Has anybody swapped one in their GTO yet? If I could afford one, I would. :cheers :cool


----------



## johnebgoode (Oct 4, 2005)

You're not the only one.......:cool


----------



## Robertr2000 (Mar 25, 2006)

http://www.superchargersonline.com/product_detail.asp?ProductID=3159



 :willy:


----------



## I Stall Automatics (Aug 10, 2005)

For ~$14,000, it would be cheaper than the $25,000 427 CID Lingenfelter package. And just think what you could do with another $11,000 towards performance.


----------



## SloTymer (Sep 16, 2005)

*Ls7 Gto*

:cool Does anyone make the needed electronics (ECM) and wiring harness etc. for the conversion? You could probably buy the engine from GM.


----------



## ftlfirefighter (Jun 6, 2005)

After an informative conversation with Jason at Katech about swapping in an LS7, the only real issue is finding somewhere for the drysump tank. As far as the electronics go, our stock ECM and harness will work unaltered, only the reluctor on the crank and the cam sensor need to be changed to the LS2 or LS1 style.

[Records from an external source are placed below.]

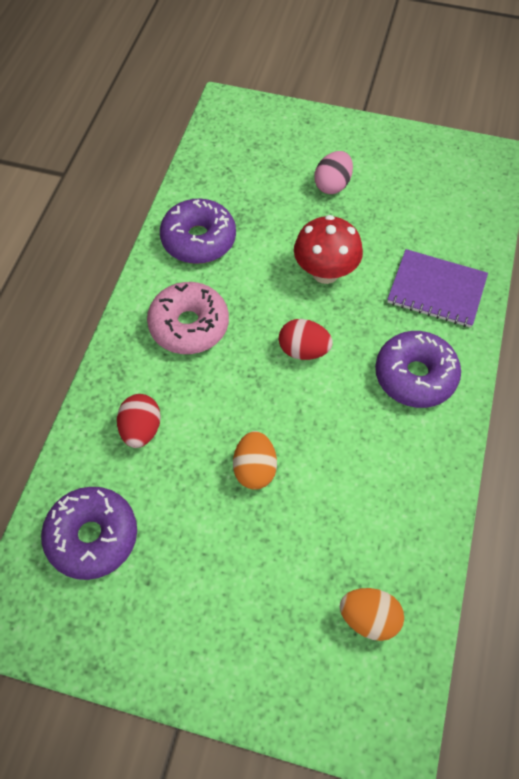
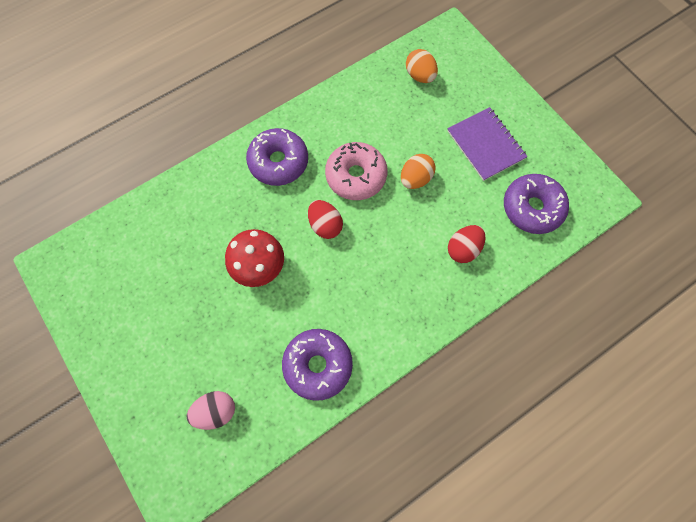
camera: 140 degrees left, 10 degrees up
(189, 325) = (380, 298): pink donut -> pink donut (356, 176)
(332, 185) = (181, 336): pink egg -> pink egg (215, 411)
(436, 290) = (207, 201): purple notebook -> purple notebook (485, 145)

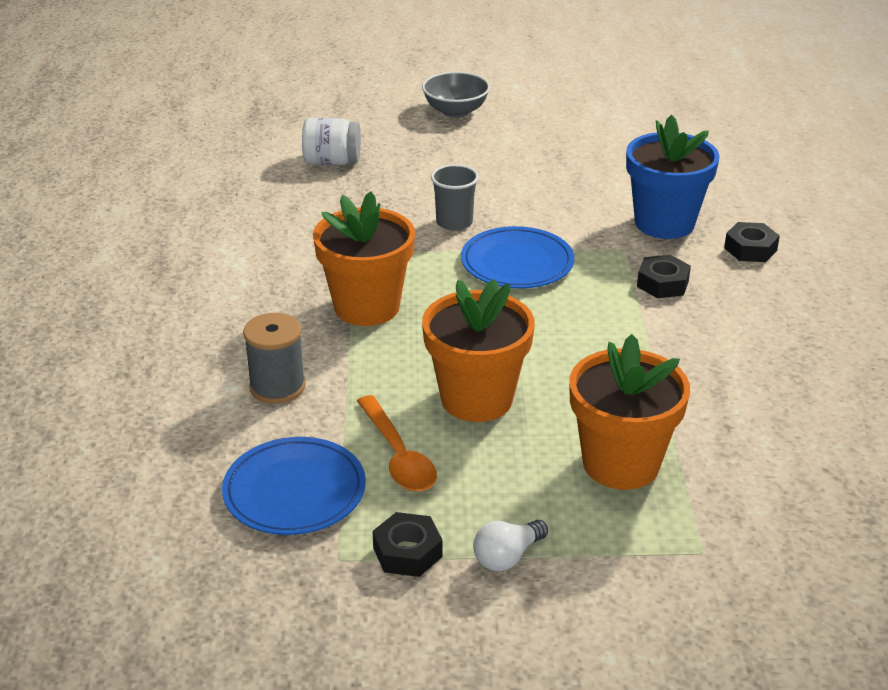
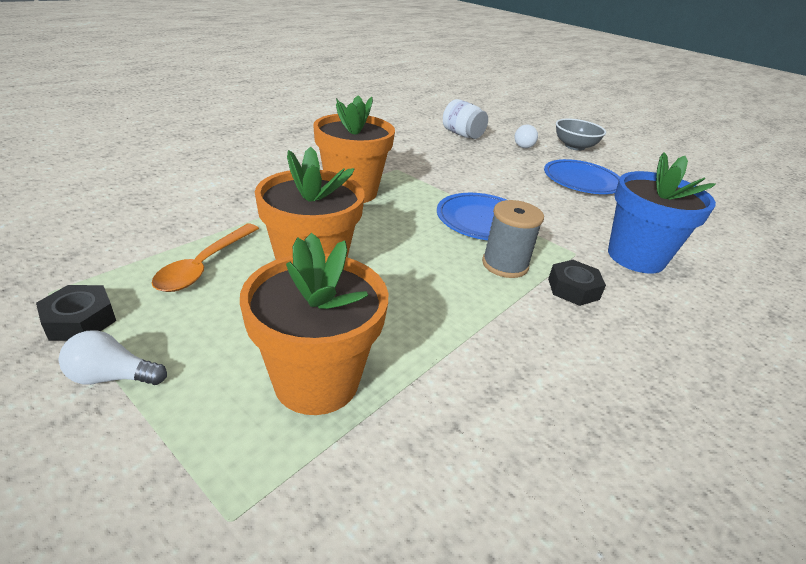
camera: 40 degrees right, 0 degrees up
(277, 387) = (231, 196): grey spool -> grey spool (505, 265)
(294, 491) = (120, 243): blue plate -> blue plate (581, 181)
(410, 140) = (523, 145): none -> white light bulb
(454, 222) = (480, 185): grey cup -> none
(750, 249) = (694, 311): black nut -> none

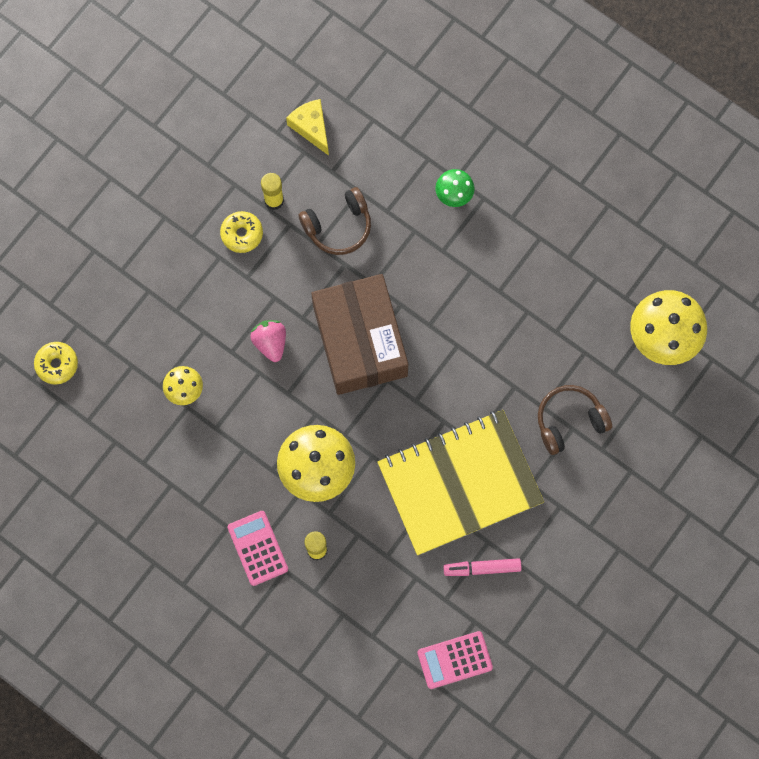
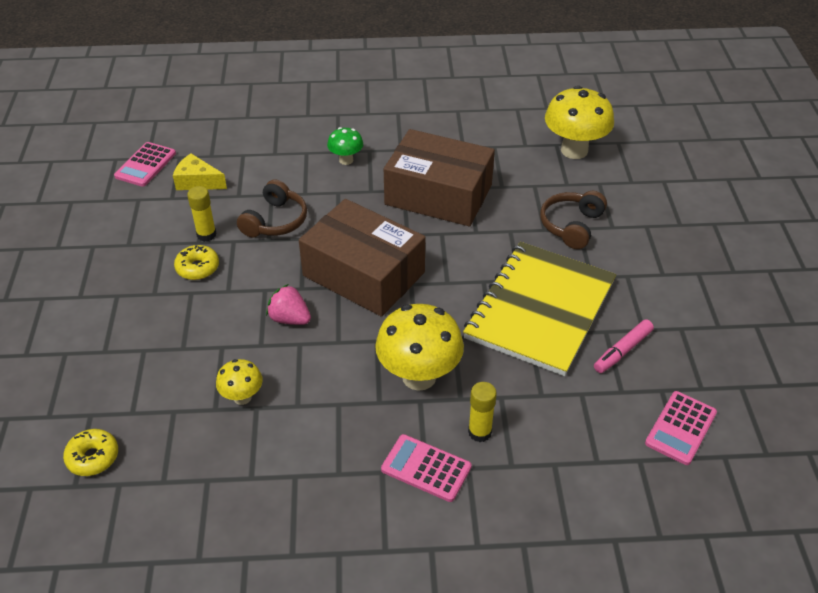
camera: 40 degrees left, 30 degrees down
(284, 71) = (145, 165): none -> pink calculator
(494, 299) = (438, 194): none -> brown box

There's even a cable operated throttle body avail for guys with the 04! http://www.umiracing.com/news/Umithrottlebody.html


----------



## ftlfirefighter (Jun 6, 2005)

Here's an LS7 in an F-body camaro: http://www.ls1tech.com/forums/showthread.php?t=496186


----------



## GTO_Gregory (Aug 5, 2005)

Heck, there is no reason why a person would have to go with the dry sump oiling. I'm sure conventional pan oiling would make the conversion much easier.


----------



## Clueless (Mar 2, 2006)

ftlfirefighter said:


> Here's an LS7 in an F-body camaro: http://www.ls1tech.com/forums/showthread.php?t=496186


Drool. :cool


----------



## ftlfirefighter (Jun 6, 2005)

GTO_Gregory said:


> Heck, there is no reason why a person would have to go with the dry sump oiling. I'm sure conventional pan oiling would make the conversion much easier.


True, it could be converted to a wetsump but you give up the advantages (power) a dry sump gives you


----------



## CopperD (Apr 22, 2006)

I have a racing LS7 block on the way to take the power of the turbo. Its going into my 06 GTO so Ill tell you how it goes.


----------